An Illinois federal judge dismissed a proposed class action of lawyers whose business information was published by the online attorney database Avvo without their permission. The lead plaintiff, a Chicago-based personal injury lawyer, claimed that Avvo’s service violates the Illinois Right of Publicity Act.

Avvo is designated to permit users to search for attorneys by location, practice area and other criteria. The company generates revenues by offering attorneys the opportunity to purchase advertising space on competitors’ profiles or to ensure that others lawyers cannot promote on their profile.

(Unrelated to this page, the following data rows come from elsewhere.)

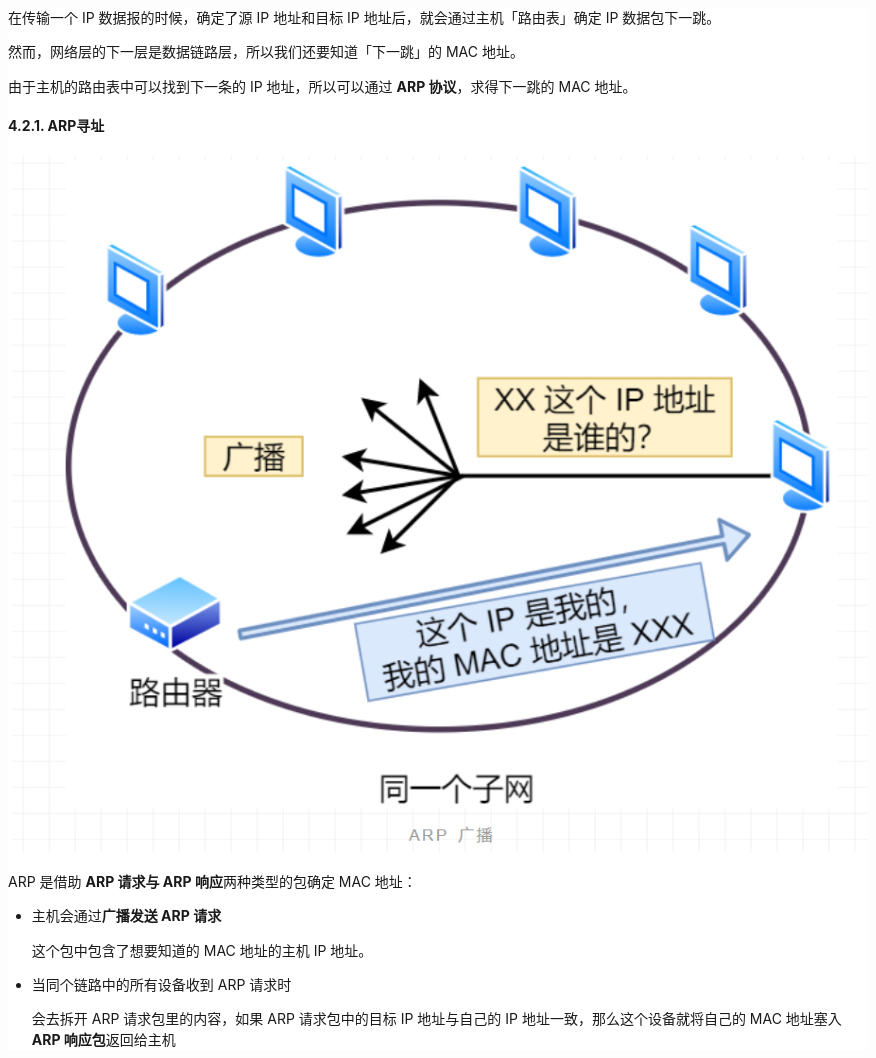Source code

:在传输一个 IP 数据报的时候，确定了源 IP 地址和目标 IP 地址后，就会通过主机「路由表」确定 IP 数据包下一跳。

然而，网络层的下一层是数据链路层，所以我们还要知道「下一跳」的 MAC 地址。

由于主机的路由表中可以找到下一条的 IP 地址，所以可以通过 **ARP 协议**，求得下一跳的 MAC 地址。

#### 4.2.1. ARP寻址

![image-20220604231206336](image-20220604231206336.png) 

ARP 是借助 **ARP 请求与 ARP 响应**两种类型的包确定 MAC 地址：

- 主机会通过**广播发送 ARP 请求**

  这个包中包含了想要知道的 MAC 地址的主机 IP 地址。

- 当同个链路中的所有设备收到 ARP 请求时

  会去拆开 ARP 请求包里的内容，如果 ARP 请求包中的目标 IP 地址与自己的 IP 地址一致，那么这个设备就将自己的 MAC 地址塞入 **ARP 响应包**返回给主机
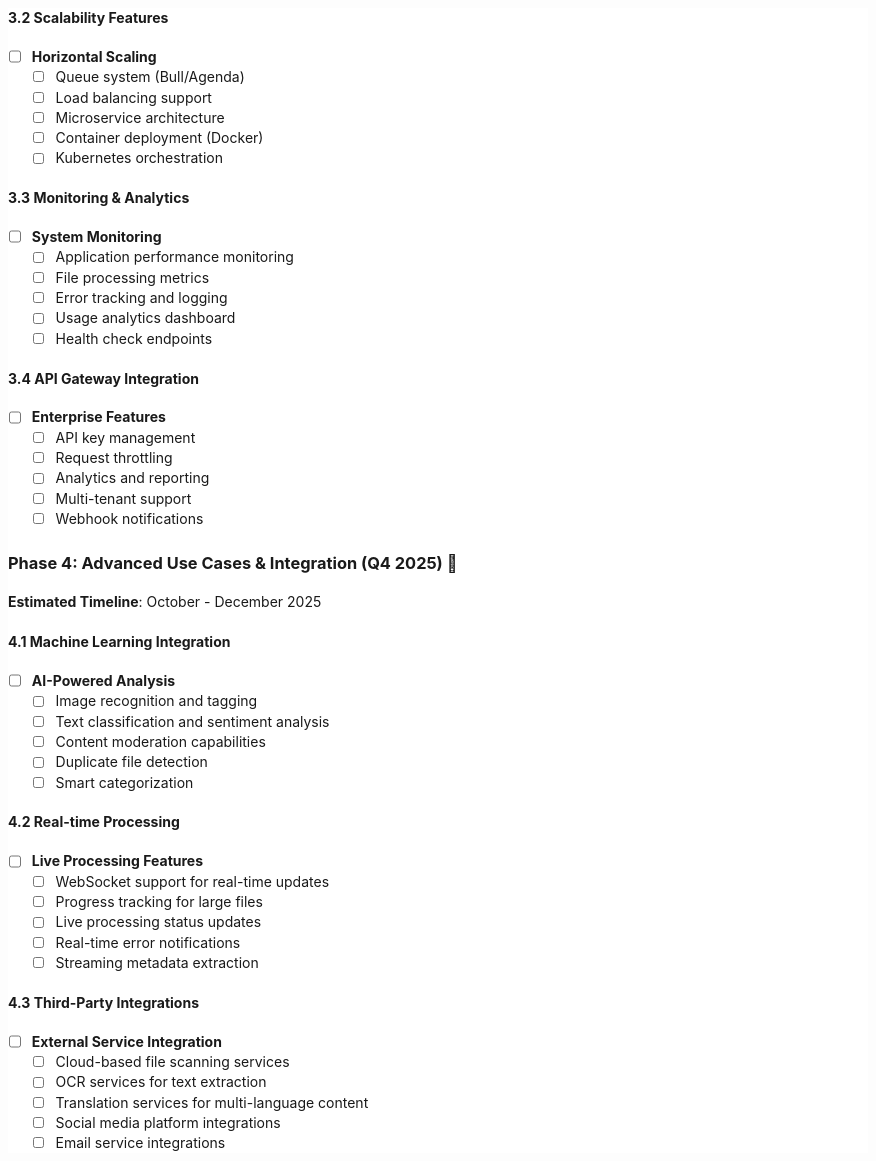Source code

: #### 3.2 Scalability Features
- [ ] **Horizontal Scaling**
  - [ ] Queue system (Bull/Agenda)
  - [ ] Load balancing support
  - [ ] Microservice architecture
  - [ ] Container deployment (Docker)
  - [ ] Kubernetes orchestration

#### 3.3 Monitoring & Analytics
- [ ] **System Monitoring**
  - [ ] Application performance monitoring
  - [ ] File processing metrics
  - [ ] Error tracking and logging
  - [ ] Usage analytics dashboard
  - [ ] Health check endpoints

#### 3.4 API Gateway Integration
- [ ] **Enterprise Features**
  - [ ] API key management
  - [ ] Request throttling
  - [ ] Analytics and reporting
  - [ ] Multi-tenant support
  - [ ] Webhook notifications

### Phase 4: Advanced Use Cases & Integration (Q4 2025) 📅
**Estimated Timeline**: October - December 2025

#### 4.1 Machine Learning Integration
- [ ] **AI-Powered Analysis**
  - [ ] Image recognition and tagging
  - [ ] Text classification and sentiment analysis
  - [ ] Content moderation capabilities
  - [ ] Duplicate file detection
  - [ ] Smart categorization

#### 4.2 Real-time Processing
- [ ] **Live Processing Features**
  - [ ] WebSocket support for real-time updates
  - [ ] Progress tracking for large files
  - [ ] Live processing status updates
  - [ ] Real-time error notifications
  - [ ] Streaming metadata extraction

#### 4.3 Third-Party Integrations
- [ ] **External Service Integration**
  - [ ] Cloud-based file scanning services
  - [ ] OCR services for text extraction
  - [ ] Translation services for multi-language content
  - [ ] Social media platform integrations
  - [ ] Email service integrations
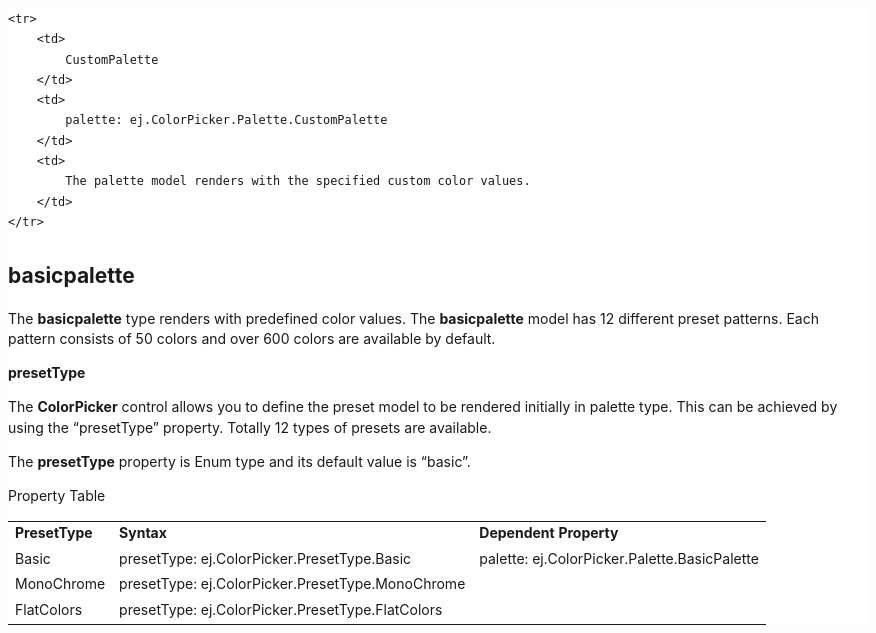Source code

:     <tr>
        <td>
            CustomPalette
        </td>
        <td>
            palette: ej.ColorPicker.Palette.CustomPalette
        </td>
        <td>
            The palette model renders with the specified custom color values.
        </td>
    </tr>
</table>

## basicpalette

The **basicpalette** type renders with predefined color values. The **basicpalette** model has 12 different preset patterns. Each pattern consists of 50 colors and over 600 colors are available by default. 

**presetType**

The **ColorPicker** control allows you to define the preset model to be rendered initially in palette type. This can be achieved by using the “presetType” property. Totally 12 types of presets are available.

The **presetType** property is Enum type and its default value is “basic”.

Property Table

<table>
    <tr>
        <td>
            <b>PresetType</b>
        </td>
        <td>
            <b>Syntax</b>
        </td>
        <td>
            <b>Dependent Property</b>
        </td>
    </tr>
    <tr>
        <td>
            Basic
        </td>
        <td>
            presetType: ej.ColorPicker.PresetType.Basic
        </td>
        <td rowspan="12">
            palette: ej.ColorPicker.Palette.BasicPalette
        </td>
    </tr>
    <tr>
        <td>
            MonoChrome
        </td>
        <td>
            presetType: ej.ColorPicker.PresetType.MonoChrome
        </td>
    </tr>
    <tr>
        <td>
            FlatColors
        </td>
        <td>
            presetType: ej.ColorPicker.PresetType.FlatColors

In granting Avvo’s motion to dismiss, the Court relied on the First Amendment protection of publishing truthful newsworthy information. The decision compared Avvo’s business model to traditional newspapers that advertise space or a yellow pages directory where businesses can pay for a more prominent listing.

The lead plaintiff argued that Avvo, by selling advertising space through “sponsored” links, was participating in commercial speech. In support of this argument, counsel relied on a recent Seventh Circuit decision in a dispute between basketball icon Michael Jordan and Jewel Food Stores. In that case, Jordan sued Jewel when the grocery chain, without his permission, published an advertisement in a Sports Illustrated commemorative issue regarding Jordan’s induction into the Hall of Fame that featured Jordan’s basketball sneakers. The Seventh Circuit held that Jewel was not entitled to First Amendment protection since it was promoting its own brand.

The lead plaintiff argued Avvo was similar to Jewel. The Court disagreed noting that Avvo was more akin to Sports Illustrated, who merely published the advertisement.

Last month, Avvo avoided a similar suit in California after the lead plaintiff agreed to withdraw the case and pay Avvo’s attorneys fees after the company claimed the litigation violated California’s anti-censorship statute.